Shifting from present to past and back again, Try Not to Breathe unfolds layer by layer until its heart-stopping conclusion. The result is an utterly immersive, unforgettable debut.
For me this book had two stories woven into one. It is essentially how Alex uses Amy and her story as a mechanism slowly rebuild her life. It made an interesting blend and set it apart from other ‘who did it’ novels. I really enjoyed the fact that the author kept you guessing right until the very end, whilst tormenting us with red herrings along the way. I loved thinking that Amy was still in their and the instalments from Amy were very compelling. The ramifications of a traumatic event were also explored in this book. The people close to Amy had all been affected in different and sometimes subtle ways and Alex’s investigation was a vehicle to analyse this.
Alex’s struggle with alcoholism permeates the entire book. It was shocking to hear the extent at which she had ruined her body. The vivid depiction throughout the book about addiction was flawless.
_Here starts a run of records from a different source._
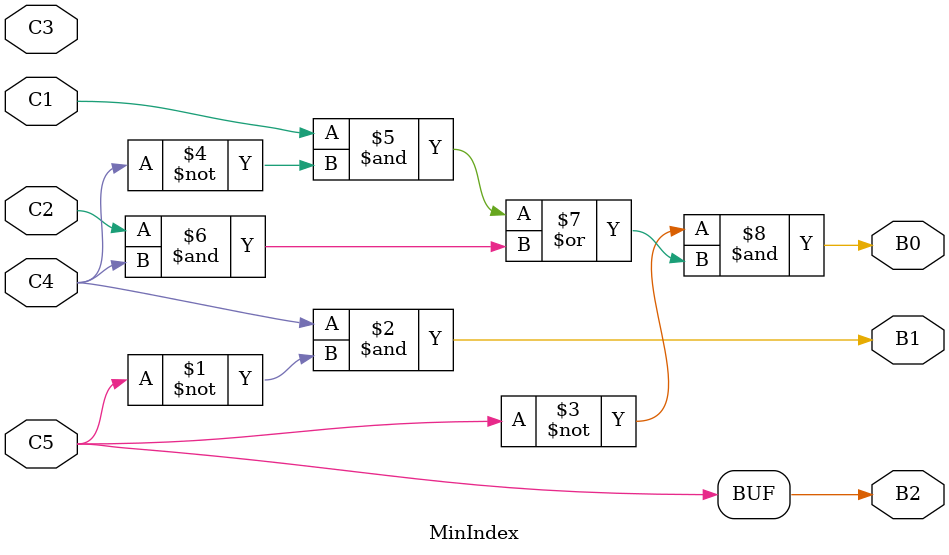
<source format=v>
module MinIndex(
    input wire C1,    // Comparison result of R0 vs R1
    input wire C2,    // Comparison result of R2 vs R3
    input wire C3,    // Comparison result of R4 vs R5
    input wire C4,    // Result of comparison between min(R0, R1) and min(R2, R3)
    input wire C5,    // Result of comparison between min(C4 result) and min(R4, R5)
    output wire B2,   // Most significant bit of the binary index
    output wire B1,   // Middle bit of the binary index
    output wire B0    // Least significant bit of the binary index
);

    // B2 is simply equal to C5
    assign B2 = C5;

    // B1 is set by the condition: C4 AND NOT C5
    assign B1 = C4 & ~C5;

    // B0 is set by: NOT C5 AND (C1 AND NOT C4 OR C2 AND C4)
    assign B0 = ~C5 & ((C1 & ~C4) | (C2 & C4));

endmodule

</source>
I sometimes find it hard to warm to really flawed characters but the fact that Alex knew her problems and has the strength to try and overcome them was really inspiring. I felt like I really felt her growing as the novel went on.
The only issues I had was that I felt it went on for too long. In my opinion it could have been cut down a bit. I found myself skipping some of the flashbacks about Alex’s background because I just wanted to know what happened to Amy. That was the only thing that I felt brought this down and I think that is just my impatience speaking. But on the whole I really liked it.
This book is slightly similar to the Girl on the Train by Paula Hawkins. But I think this book is better than the as the protagonist is much more likeable and strong and the story of Amy is much more gripping, interesting and unique. The characters are explored and brought to life vividly and enhance an already captivating plot.